Jacob Robert Steeves in the News
The most significant recent story involving Steeves is Bittensor’s April 2026 governance dispute with Covenant AI, which triggered a sharp sell-off in TAO. Following Sam Dare’s April 9, 2026 exit announcement, TAO fell roughly 15% to 27% intraday, dropping from the $335 to $340 range down to the $250s within hours. The episode drew attention from figures well outside Bittensor’s usual audience after a site called Tao Papers published internal records claiming that 38 of 41 network upgrades between 2023 and 2026 originated from infrastructure Steeves controlled.
Steeves’s February 2026 resignation as Opentensor Foundation CEO also continues to shape how the market reads his role. Reporting since then frames the move as a deliberate step toward reducing key-person risk, and Steeves has followed it with a public roadmap targeting full protocol decentralization by December 2027.
Steeves remains an active figure among crypto personalities shaping how decentralized AI networks are governed, and his responses to the Covenant AI dispute suggest he intends to keep building rather than step back from public view.
Frequently Asked Questions
Need a refresher on the basics? These are the questions readers most often ask about Jacob Robert Steeves and his role at Bittensor.
Who is Jacob Robert Steeves?
Jacob Robert Steeves is a Canadian software engineer and the co-founder of Bittensor, a decentralized AI network built on blockchain technology. He studied Mathematics and Computer Science at Simon Fraser University and previously worked as a machine learning engineer at Google before dedicating himself to Bittensor full time in 2018.
Is Jacob Steeves still CEO of Bittensor?
Steeves stepped down as CEO of the Opentensor Foundation in February 2026, a move he described as reducing his formal legal authority while keeping his day-to-day involvement in Bittensor’s development unchanged.

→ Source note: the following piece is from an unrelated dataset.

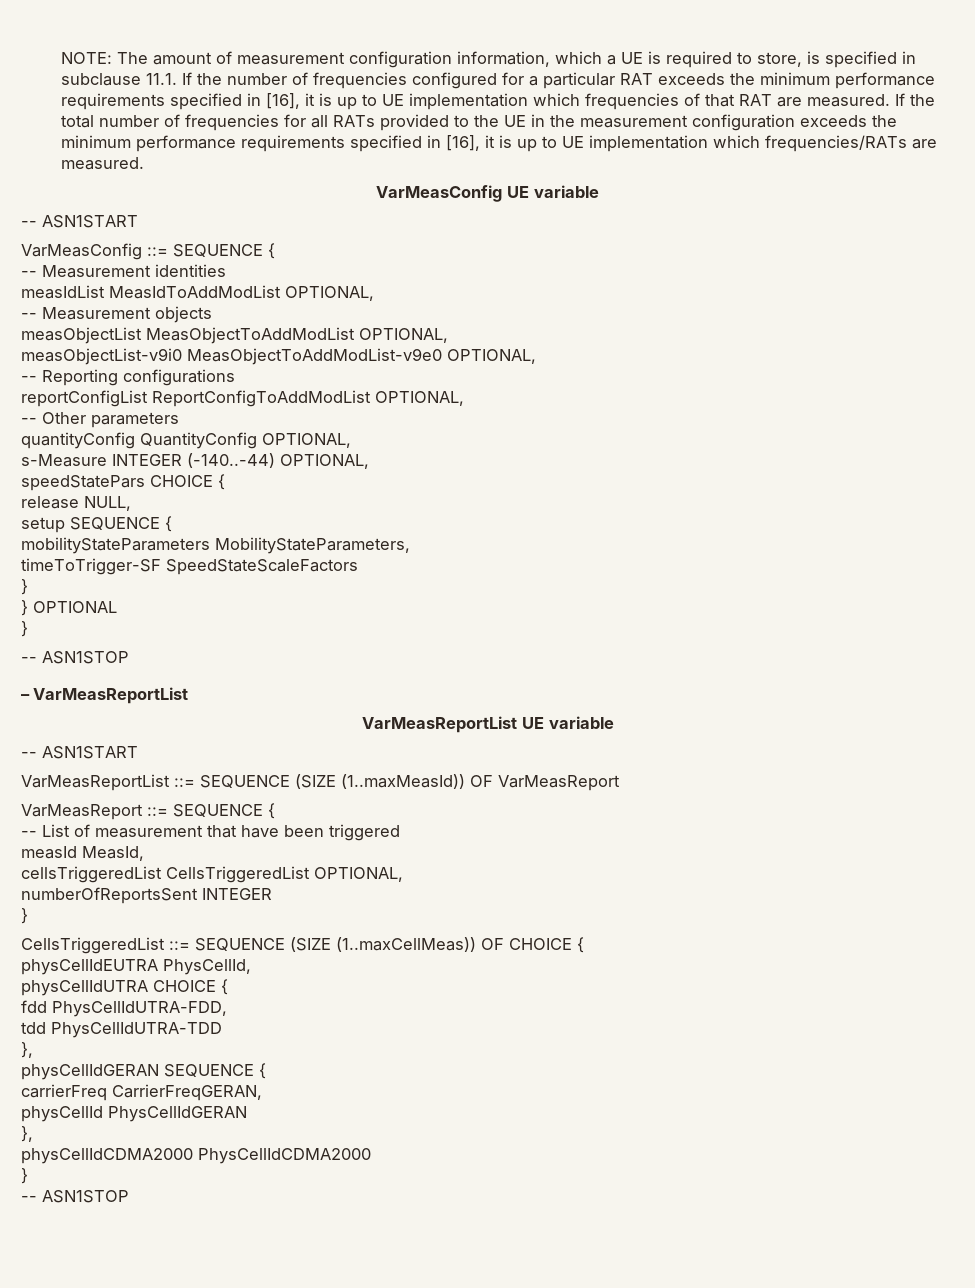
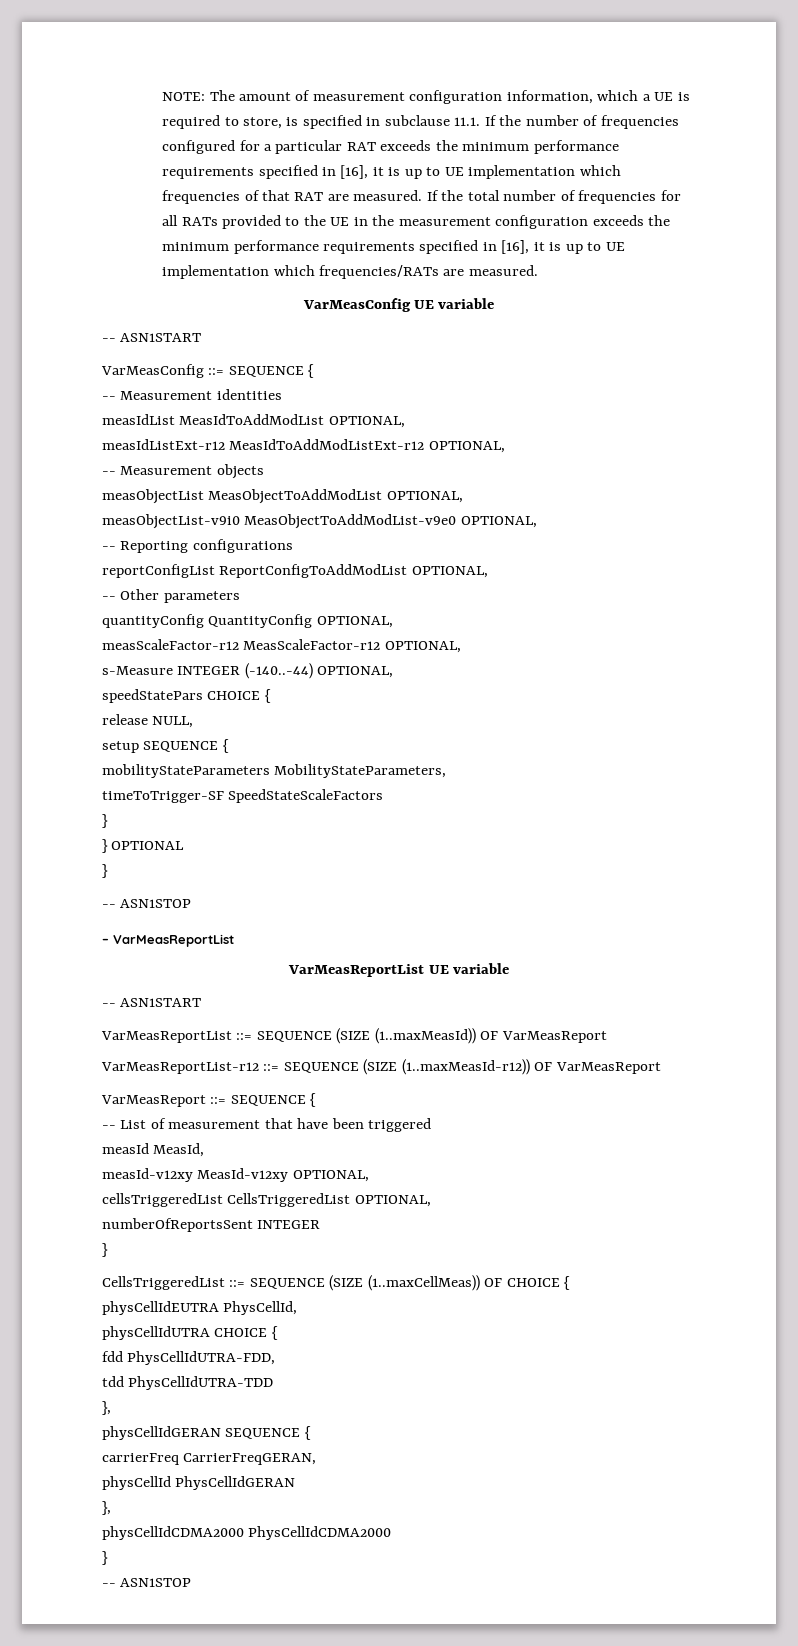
(374, 293) none -> [102,439,505,453] // measIdListExt-r12 MeasIdToAddModListExt-r12 OPTIONAL,
(351, 440) none -> [102,639,461,653] // measScaleFactor-r12 MeasScaleFactor-r12 OPTIONAL,
(620, 783) none -> [101,1059,661,1075] // VarMeasReportList-r12 ::= SEQUENCE (SIZE (1..maxMeasId-r12)) OF VarMeasReport
(144, 853) none -> [102,1168,369,1182] // measId-v12xy MeasId-v12xy OPTIONAL,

He currently also serves as CEO of Affine, a research-focused subnet built on Bittensor.
What happened between Jacob Steeves and Covenant AI?
In April 2026, Covenant AI founder Sam Dare publicly exited Bittensor, accusing Steeves of unilateral control over the network’s governance and calling its decentralization claims “theatre.” Steeves denied the core allegations in an April 10, 2026 X post, and the dispute triggered a sharp short-term drop in TAO’s price.
What did Jacob Steeves build before Bittensor?
Before Bittensor, Steeves worked as a machine learning researcher at Knowm Inc. from 2015 to 2016 and then as a software engineer on Google’s Brain team from December 2016 to April 2018, where he gained experience with large-scale machine learning systems that later informed Bittensor’s design.
Why did Jacob Steeves step down as Opentensor CEO?
Steeves has framed his February 2026 resignation as part of a broader push to decentralize Bittensor’s governance and reduce reliance on any single person or organization, a goal he expanded on with an 18-month roadmap targeting full decentralization by December 2027.